Ieri è stato inagurato un comprensorio edilizio costruito dalla Custodia francescana di Terrasanta. 68 appartamenti a Beit Fage, proprio alle spalle del Monte degli Ulivi. Là dove Gesù Cristo entrò a Gerusalemme,  e da dove ogni anno parte la processione della Domenica delle Palme. Proprio a ridosso del convento francescano, e a due passi da quello greco-ortodosso, la decina di palazzetti sono stati finalmente aperti, gli appartamenti consegnati alle 68 fortunate famiglie di palestinesi cattolici e armeni che potranno finalmente pagare un affitto basso, e vivere in case dignitose. Famiglie di anziani, famiglie di mezza età con bambini e ragazzi, e 13 giovanissime coppie. Un modo perché la comunità che nascerà a Beit Fage abbia rappresentate tutte le età della vita.

Ci son voluti quindici anni perché quei 68 appartamenti venissero progettati, costruiti, approvati dalla municipalità, e poi consegnati a solo un decimo di quelli che avevano fatto richiesta. Settecento famiglie di palestinesi cristiani avevano chiesto una casa: un dato che la dice lunga su quanto la situazione ‘immobiliare’ a Gerusalemme sia difficile per i palestinesi. E non solo per i palestinesi musulmani. Il Muro ad A-Ram, verso Ramallah, quartiere residenziale dove molte famiglie giovani e meno giovani si erano trasferite, ha costretto da anni molte famiglie residenti a Gerusalemme a ritornare a vivere, per esempio, nella Città Vecchia, per non perdere il documento di residenza in città e non essere considerati residenti in Cisgiordania. Molte altre si sono invece sottoposte a pagare affitti altissimi nelle aree a maggioranza palestinese, dove la richiesta di case supera di gran lunga l’offerta e le licenze per costruire non ci sono…

La pace e la guerra, a Gerusalemme, passano insomma per il mattone. La tensione cresce, ogni giorno che passa. Ma questa situazione sempre più piena di frizioni, di frustrazioni, di disagio non sembra arrivare, in tutta la sua complessità, alle cancellerie. Gerusalemme continua a essere il nodo, e costruire palazzi su palazzi a Ramallah non risolverà il problema.

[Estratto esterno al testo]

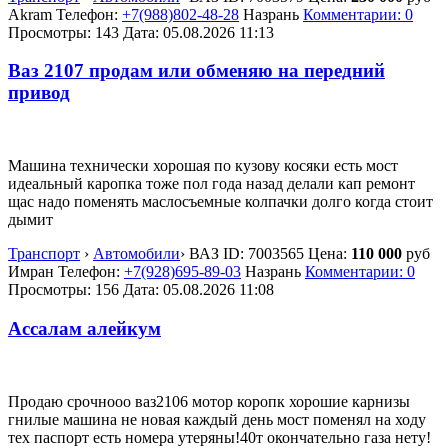
Akram
Телефон:
+7(988)802-48-28
Назрань
Комментарии: 0
Просмотры: 143
Дата:
05.08.2026
11:13
Ваз 2107 продам или обменяю на передний
привод
Машина технически хорошая по кузову косяки есть мост
идеальный каропка тоже пол года назад делали кап ремонт
щас надо поменять маслосъемные колпачки долго когда стоит
дымит
Транспорт
›
Автомобили
›
ВАЗ
ID:
7003565
Цена:
110 000
руб
Имран
Телефон:
+7(928)695-89-03
Назрань
Комментарии: 0
Просмотры: 156
Дата:
05.08.2026
11:08
Ассалам алейкум
Продаю срочнооо ваз2106 мотор коропк хорошие карнизы
гнилые машина не новая каждый день мост поменял на ходу
тех паспорт есть номера утеряны!40т окончательно газа нету!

Dal comprensorio dei francescani, a Beit Fage, la vista arriva sino al Mar Morto, alla Depressione, alle montagne della Giordania. Tra Beit Fage e il Mar Morto, il panorama è inframmezzato dalle colonie che si estendono da sud a nord. Maaleh Adumim e le colonie collegate, che chiudono i quartieri palestinesi a est della Linea Verde, e la via verso Gerico. La geopolitica è già in questo panorama, basta solamente saperlo leggere.

Addendum: B’Tselem ha rilasciato i dati delle vittime palestinesi e israeliane nel conflitto, a partire da un anniversario importante, l’inizio della Seconda Intifada, il 29 settembre del 2000, dopo la passeggiata  di Ariel Sharon alla Spianata delle Moschee sotto imponenti misure di sicurezza. Ecco i numeri, che dicono molto.

Israeli security forces killed 6371 Palestinians, of whom 1317 were minors. At least 2996 of the fatalities did not participate in the hostilities when killed. 2193 were killed while participating in the hostilities. For 694, B’Tselem does not know whether they participated in the hostilities or not. An additional 248 were Palestinian police killed in Gaza during operation Cast Lead, and 240 were targets of assassinations.

Palestinians killed 1083 Israelis in Israel and the Occupied Territories. 741 of the fatalities were civilians, of whom 124 were minors, and 342 were members of the security forces.